During the short history of the internet, 1998 may be remembered as
the year the web agency market started to grow up. It will also be
remembered as the year when things got complicated. Closures, takeovers
and the inexorable march of American agencies have all helped reshape
the industry.
A couple of years ago it was simple. If a client wanted a website, it
went to a company that built them. Some of these companies were
divisions of ad agencies or below-the-line specialists, some were
standalone digital agencies. Some were big, most were small, but they
had one thing in common: they designed and built websites.
That’s all changed. Quite a few of them are no longer in a position to
build websites because they’ve gone bust. The veteran UK agency,
Webmedia, shut this spring, retaining just a skeleton staff and retiring
into its shell company; the Cambridge-based New Media Factory went to
the wall; Lowe Howard-Spink closed its Lowe Digital new-media division;
and the production-led digital agency, AMX, was bought by its
competitor, Real Time Studio.
Moreover, the agency market has been transformed by an influx of
American companies setting up in the UK, buying British agencies and
merging with each other. The Omnicom-owned US giant, Agency.com,
acquired the UK’s Online Magic after a lengthy period of partnership.
USWeb, which claims to be the largest of all the web consultancies with
1,200 staff, bought the British company, Xplora, as part of a global
expansion which has also seen it buy the marketing agency, CKS. The US
agency, Poppe Tyson, merged with its media specialist compatriot, Modem
Media; and the UK agency, CHBi, was acquired by its American peer,
Razorfish.
· · · · · · ·
Questions to answer:
a: Update the entries starting at the line that contains "What are all" and ending at the line that contains "Where does the SiO2 series first go above 0?", replacing "legend" with "key" and leaving everything else unchanged. Give only those lines.
b: Go on with the piece on the 1998 web agency market, starting immediately after its final sentence.

Records for the task:
· · · · · · ·
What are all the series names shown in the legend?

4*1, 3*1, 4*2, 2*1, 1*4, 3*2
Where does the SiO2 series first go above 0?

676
· · · · · · ·
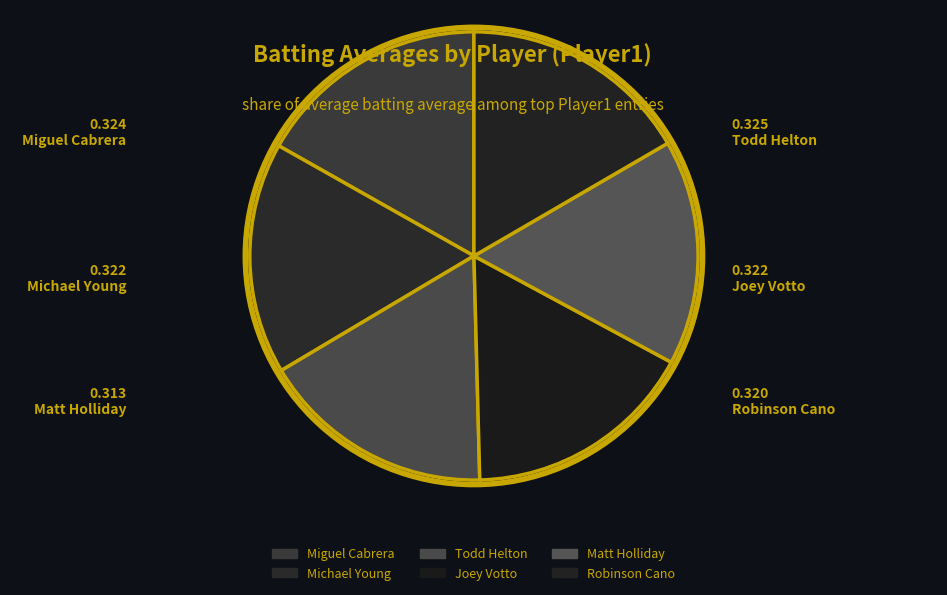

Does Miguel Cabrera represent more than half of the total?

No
· · · · · · ·
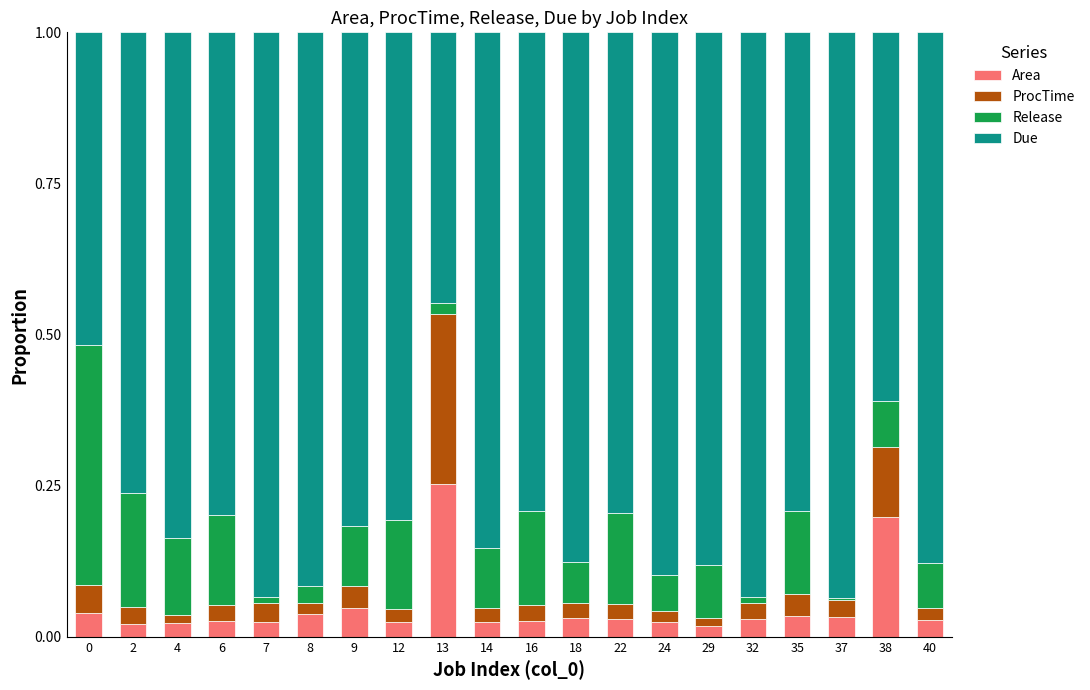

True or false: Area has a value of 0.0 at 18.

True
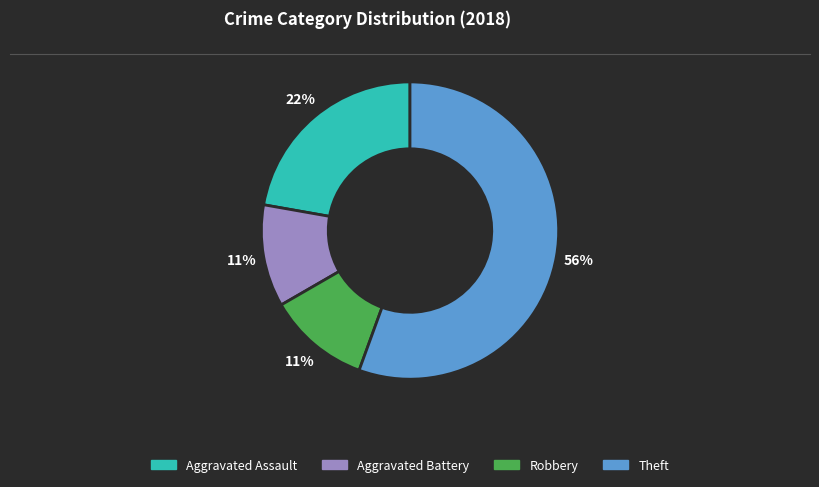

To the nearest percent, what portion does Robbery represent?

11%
· · · · · · ·
Results for the exercise:
a:
What are all the series names shown in the key?

4*1, 3*1, 4*2, 2*1, 1*4, 3*2
Where does the SiO2 series first go above 0?

b:
Put this together and you have what looks like a shakeout. Of the
agencies who have emerged intact at the other end, however, few would
still position themselves as companies that build websites. Clients are
moving away from ’we want a website’ to ’we want a new-media strategy’,
and agencies have had to change. The upshot of this is that agencies
that operate in the new-media sphere have increasingly tried to
differentiate themselves.
Online Magic’s managing director, Eamonn Wilmott, believes that agencies
need a global reach to cope with the requirements of multinational
clients.
’On one level, you do have to acknowledge the fact that there’s a
globalisation happening anyway, quite apart from the internet,’ he says.
’Companies need a global strategy. A lot of companies have had totally
incompatible web strategies in different countries, and a lot of
multinational companies are now looking for a global agency: that’s a
client-led requirement.
’US companies are looking to buy agencies in the UK because it’s a
difficult market to start up in. Building the necessary infrastructure
is just no fun. The smart US companies are looking for partners.’
Ian Charles Stewart, chairman of the internet consultancy, Aztec, which
includes the BBC and Pearson among its clients, believes the influx of
American companies is motivated more by fear than strategic nous. ’US
companies want to expand here, they see a lot of deals being done and
they’re afraid there won’t be anything left to buy,’ he says.
’It’s a bit of a feeding frenzy. People are talking about really vacuous
things: they just think bigger is better. Some are trying to take over
as many companies as possible so they can inflate their value. Others
buy the wrong company: you have companies that are effectively
management consultants trying to buy web designers. If you’re going to
buy something, know why you’re going to buy it.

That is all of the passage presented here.